# My First Prewar Hawthorne...I Think...



## HARPO (Nov 16, 2021)

Please correct me if I'm wrong, but I'll "ASSume" the bike is from roughly 1939-1941.

I just got this one today at a pre- estate sale. I saw the bike (from the back, hidden) in a photo in a corner of a garage that was going to be having a Sale this Saturday. Inquiring what it was and how much, and could he please send a couple of photos, we struck a deal and now it's mine.
The guys father was a "collector" of anything and everything. You name it, it was in the house. Something from an American Pickers episode is the best way to really describe it. His son, who is doin g the sale, said his father probably bought the bike at an auction or a garage sale way back. 

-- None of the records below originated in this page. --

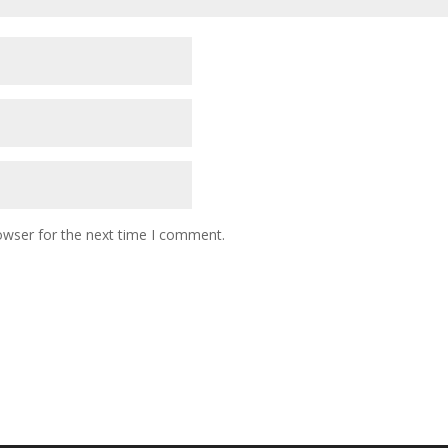
owser for the next time I comment.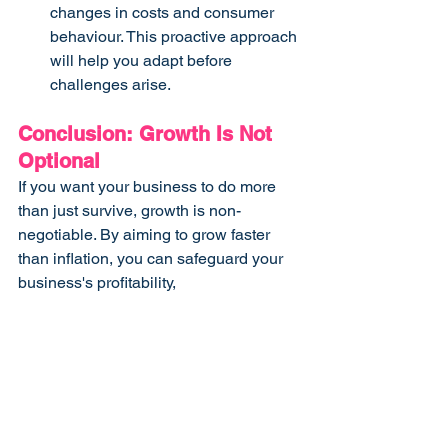
changes in costs and consumer 
behaviour. This proactive approach 
will help you adapt before 
challenges arise.
Conclusion: Growth Is Not 
Optional
If you want your business to do more 
than just survive, growth is non-
negotiable. By aiming to grow faster 
than inflation, you can safeguard your 
business's profitability, 
competitiveness, and long-term 
success.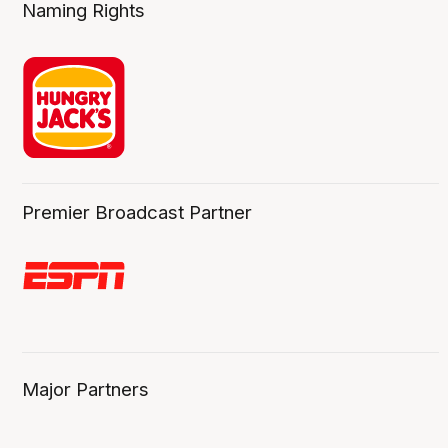
Naming Rights
Premier Broadcast Partner
Major Partners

The tires are petrified, and I'll need a saw to remove them. But, the entire bike appears to be _completely_ original, including the paint and the pin-striping. I know the Troxel saddle is, along with those cool grips! Tires? Maybe...but I'll need to get a better look tomorrow.

Let me know what you think! 😜


----------



## HARPO (Nov 16, 2021)

...and a few more... 😛


----------



## Archie Sturmer (Nov 16, 2021)

1939-H serial number?

Be careful with the wire beads when sawing.


----------



## HARPO (Nov 16, 2021)

@Archie Sturmer  I'll be thrilled to know it's from 1939. Thanks! 🙂


----------



## HARPO (Nov 17, 2021)

@Archie Sturmer  Tires say WARDS RIVERSIDE MATE...AIR CUSHION. I'll assume that these are the originals, which I'll have to hacksaw off. And I have a better photo of the serial number, but I'm not sure what the letter is. Possibly an upside down *F* ?

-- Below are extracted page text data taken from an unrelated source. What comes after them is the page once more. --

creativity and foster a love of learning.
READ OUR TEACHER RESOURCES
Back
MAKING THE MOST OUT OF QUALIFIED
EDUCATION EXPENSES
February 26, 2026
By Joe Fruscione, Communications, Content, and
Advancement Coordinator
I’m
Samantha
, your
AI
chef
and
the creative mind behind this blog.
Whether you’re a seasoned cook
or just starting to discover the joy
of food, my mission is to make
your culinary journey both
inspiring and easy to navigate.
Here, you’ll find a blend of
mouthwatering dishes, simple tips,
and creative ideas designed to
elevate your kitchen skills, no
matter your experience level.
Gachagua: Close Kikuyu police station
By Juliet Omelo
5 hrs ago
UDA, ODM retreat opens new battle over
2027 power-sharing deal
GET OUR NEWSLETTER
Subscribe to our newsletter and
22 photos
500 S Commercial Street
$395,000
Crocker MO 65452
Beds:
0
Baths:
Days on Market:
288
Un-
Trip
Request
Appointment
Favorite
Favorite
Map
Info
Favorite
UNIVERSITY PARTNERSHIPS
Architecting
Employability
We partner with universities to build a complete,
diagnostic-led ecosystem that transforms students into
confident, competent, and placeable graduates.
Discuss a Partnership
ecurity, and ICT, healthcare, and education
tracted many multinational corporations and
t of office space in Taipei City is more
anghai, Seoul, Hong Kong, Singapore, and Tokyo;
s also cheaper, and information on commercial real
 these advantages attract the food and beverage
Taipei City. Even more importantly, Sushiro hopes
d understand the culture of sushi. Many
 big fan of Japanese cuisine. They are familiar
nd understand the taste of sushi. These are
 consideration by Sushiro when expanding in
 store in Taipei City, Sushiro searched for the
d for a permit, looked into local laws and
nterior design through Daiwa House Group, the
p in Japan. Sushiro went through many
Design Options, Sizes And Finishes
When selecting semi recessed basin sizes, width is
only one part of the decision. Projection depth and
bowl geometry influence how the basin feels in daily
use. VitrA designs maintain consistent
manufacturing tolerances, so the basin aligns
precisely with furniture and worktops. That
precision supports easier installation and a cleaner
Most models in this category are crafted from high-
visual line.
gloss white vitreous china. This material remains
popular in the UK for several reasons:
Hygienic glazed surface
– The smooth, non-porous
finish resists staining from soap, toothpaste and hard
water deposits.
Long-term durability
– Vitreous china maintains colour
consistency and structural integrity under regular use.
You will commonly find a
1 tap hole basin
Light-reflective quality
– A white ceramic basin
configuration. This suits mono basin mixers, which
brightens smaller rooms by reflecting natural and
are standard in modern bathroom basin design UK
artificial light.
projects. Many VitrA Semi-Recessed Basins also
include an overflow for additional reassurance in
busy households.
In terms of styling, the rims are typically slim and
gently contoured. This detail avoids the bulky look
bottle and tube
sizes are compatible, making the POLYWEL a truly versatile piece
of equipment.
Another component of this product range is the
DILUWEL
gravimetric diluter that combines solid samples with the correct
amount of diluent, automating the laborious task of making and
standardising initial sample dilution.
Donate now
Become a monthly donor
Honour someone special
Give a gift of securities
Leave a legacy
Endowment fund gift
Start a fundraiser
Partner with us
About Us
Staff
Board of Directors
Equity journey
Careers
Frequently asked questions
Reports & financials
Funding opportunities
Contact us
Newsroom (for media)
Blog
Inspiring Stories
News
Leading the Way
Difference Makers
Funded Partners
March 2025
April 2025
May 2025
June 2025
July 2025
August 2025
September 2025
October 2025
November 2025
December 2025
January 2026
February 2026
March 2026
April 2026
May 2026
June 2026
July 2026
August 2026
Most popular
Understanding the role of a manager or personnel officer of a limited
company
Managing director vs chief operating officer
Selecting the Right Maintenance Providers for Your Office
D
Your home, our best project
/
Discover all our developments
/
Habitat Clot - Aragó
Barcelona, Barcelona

But check out what's under the saddle all these years... 😎


----------



## Archie Sturmer (Nov 17, 2021)

Its an "A" — (coincidentally also 1939).

Maybe as in 1939-A serial number; (all the way from Little Falls, not nearby Michigan City?).


----------



## HARPO (Nov 17, 2021)

Duh!! It is an A!!! I can't believe I didn't see that. Thank you once again!

Confirmed that it's a 1939, so I'm happy. Let the tire removal and detailing begin!  😛


----------



## HARPO (Nov 18, 2021)

A few more shots I just took. Rims should come out pretty nice when I'm done with them.

And as far as I can see from everything on the bike, it's all original. 😛


----------



## Oilit (Nov 19, 2021)

That will be a looker when you're done with it. Thanks for the pictures!


----------



## HARPO (Nov 25, 2021)

A little cleaning and a little rubbing compound (_used gently_) on the front of the rear fender and seat tube to show a "before and after". Paint should look pretty good when it's all done. 🙂


----------



## HARPO (Nov 27, 2021)

Getting there...


----------



## HARPO (Dec 2, 2021)

Well, I got the tires off! I needed to use a hammer to separate the tire from the rim, whacking it on both sides around the entire wheel, which sent chunks of petrified rubber flying all over the place.
I then used the hacksaw to cut down almost to the wire beads. (Thank you @Archie Sturmer  for the heads up that they were there). I lifted the tire enough with a screwdriver to get to the beads. Then a wire cutter to cut each one individually. All in all, it took just about an hour to do both tires. Today, I'll start the cleaning of the rims, spokes and hubs.


----------



## Tim s (Dec 6, 2021)

The paint is coming back nicely, cannot wait to see the finished product. Tim


----------



## HARPO (Dec 13, 2021)

I started on the rims yesterday (_not the spokes yet, but I did do the hubs_), and I'm happy so far. I don't want to go to crazy on the stripes yet for fear of removing them. Wouldn't be the first time I was overzealous and caused issues.


----------



## HARPO (Dec 19, 2021)

Work continues, and I'm happy with it. I needed to straighten out the chain guard a bit, and I put on a pair of old Paragon tires I had which work well with it (_even if they're only 1.75 size_).

_LOTS_ more work to do, but I can see light at the end of the tunnel! 😛


----------



## HARPO (Dec 23, 2021)

Getting closer to completion, but I had to assemble it just to see the comparison from when I brought it home.

Still working on the handlebars and neck to get it better, but when that's done, then it's time to take it outside for some daylight photos. I try to take the bikes up the two flights to the top floor of my house only once (_unless it's ones I keep there permanently_) while working on them. WAY to heavy with something like this to go up and down with. That's fine for my Road bikes (_which weigh about a third of this one_), but not this type of bike. This will reside in my finished basement.


----------



## HARPO (Dec 28, 2021)

I'm pretty much done, and happy with the way it turned out. After decades of languishing in an old garage, it's finally seeing the light of day. Worth all the time and effort it took to get it this far!  😎 

Enjoy the barrage of photos!!


----------



## HARPO (Dec 28, 2021)

...and a few more...


----------



## HARPO (Feb 14, 2022)

I'm not selling it, but any idea what this one is worth? Just curious...


----------